There can’t be many people around who love the idea of going to a meeting, how about you? A common issue is getting the introverts in your team to speak up. So, how do you improve meetings – get more people to speak up in the first 5 minutes, develop the team spirit and create a business focus? One simple question and five minutes will do it.
How do you improve meetings?
Get everybody to say something in the first few, and last few minutes of your meetings. It will improve engagement and the follow up actions. It may seem painful at the time, but stick with it, it’s worth it. Done well your whole team will contribute.
For the beginning part it’s important people join in and don’t feel stressed about it as that helps them contribute more later on. A good way of doing this and helping your team to gel is to ask each person to give a 30 second answer to the following question
“What one word success and non-work success have you had in the last week?”
It starts the meeting positively, helps people realise they have had some good things in the last week and helps them share stories with other team members. It’s a bit like small talk at the beginning of a conversation, it’s a conversational lubricant.

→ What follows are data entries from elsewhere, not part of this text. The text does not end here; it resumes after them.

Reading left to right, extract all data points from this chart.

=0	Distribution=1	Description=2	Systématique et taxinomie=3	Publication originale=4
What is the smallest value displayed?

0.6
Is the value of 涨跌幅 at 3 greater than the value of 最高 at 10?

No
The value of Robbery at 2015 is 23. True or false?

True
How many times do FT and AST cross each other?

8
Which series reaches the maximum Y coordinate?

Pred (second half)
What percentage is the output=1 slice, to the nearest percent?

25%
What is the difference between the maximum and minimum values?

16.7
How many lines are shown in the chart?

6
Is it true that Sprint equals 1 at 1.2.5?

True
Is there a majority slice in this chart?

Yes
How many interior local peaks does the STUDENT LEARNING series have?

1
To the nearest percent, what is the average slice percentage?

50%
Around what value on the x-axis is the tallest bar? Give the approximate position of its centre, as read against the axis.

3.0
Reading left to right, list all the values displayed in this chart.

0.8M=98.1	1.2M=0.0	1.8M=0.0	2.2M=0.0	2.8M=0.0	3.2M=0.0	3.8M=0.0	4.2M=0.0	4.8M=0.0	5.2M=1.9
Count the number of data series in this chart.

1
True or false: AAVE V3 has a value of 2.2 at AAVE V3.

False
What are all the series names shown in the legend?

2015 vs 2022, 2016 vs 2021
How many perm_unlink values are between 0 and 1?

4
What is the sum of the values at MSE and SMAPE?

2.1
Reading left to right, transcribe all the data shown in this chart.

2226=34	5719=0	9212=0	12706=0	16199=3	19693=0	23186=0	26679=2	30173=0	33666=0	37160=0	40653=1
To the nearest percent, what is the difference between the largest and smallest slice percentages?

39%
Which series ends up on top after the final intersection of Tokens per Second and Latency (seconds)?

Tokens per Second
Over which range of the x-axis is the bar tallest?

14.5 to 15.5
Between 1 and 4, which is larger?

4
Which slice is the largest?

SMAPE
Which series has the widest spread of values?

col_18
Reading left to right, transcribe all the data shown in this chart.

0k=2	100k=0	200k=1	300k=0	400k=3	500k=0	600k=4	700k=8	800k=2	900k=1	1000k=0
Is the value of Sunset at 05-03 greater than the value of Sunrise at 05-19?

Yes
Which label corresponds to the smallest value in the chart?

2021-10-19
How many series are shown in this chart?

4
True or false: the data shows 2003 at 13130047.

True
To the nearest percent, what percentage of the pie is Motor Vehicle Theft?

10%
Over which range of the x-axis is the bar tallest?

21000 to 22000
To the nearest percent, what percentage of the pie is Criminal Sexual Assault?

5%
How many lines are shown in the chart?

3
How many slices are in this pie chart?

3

Getting the quiet people to speak up more in meetings
Leaders often say report back that one of two people never really speak up. If they feel engaged in the first few minutes they’re much more likely to speak up later.
Other simple tactics include:
- A clear agenda sent out a week early, as the gift of time can improve meetings
- Stick to the agenda
- Make sure there’s a real meeting purpose
- Stop brainstorming, start writing
- Managing the conversation so some people don’t hog the limelight
- End on time
How to end your meeting, to improve the meeting.
At the end go round and ask:
“What’s the most important two actions you’re taking and how to do you rate the meeting on a scale of 1-10?”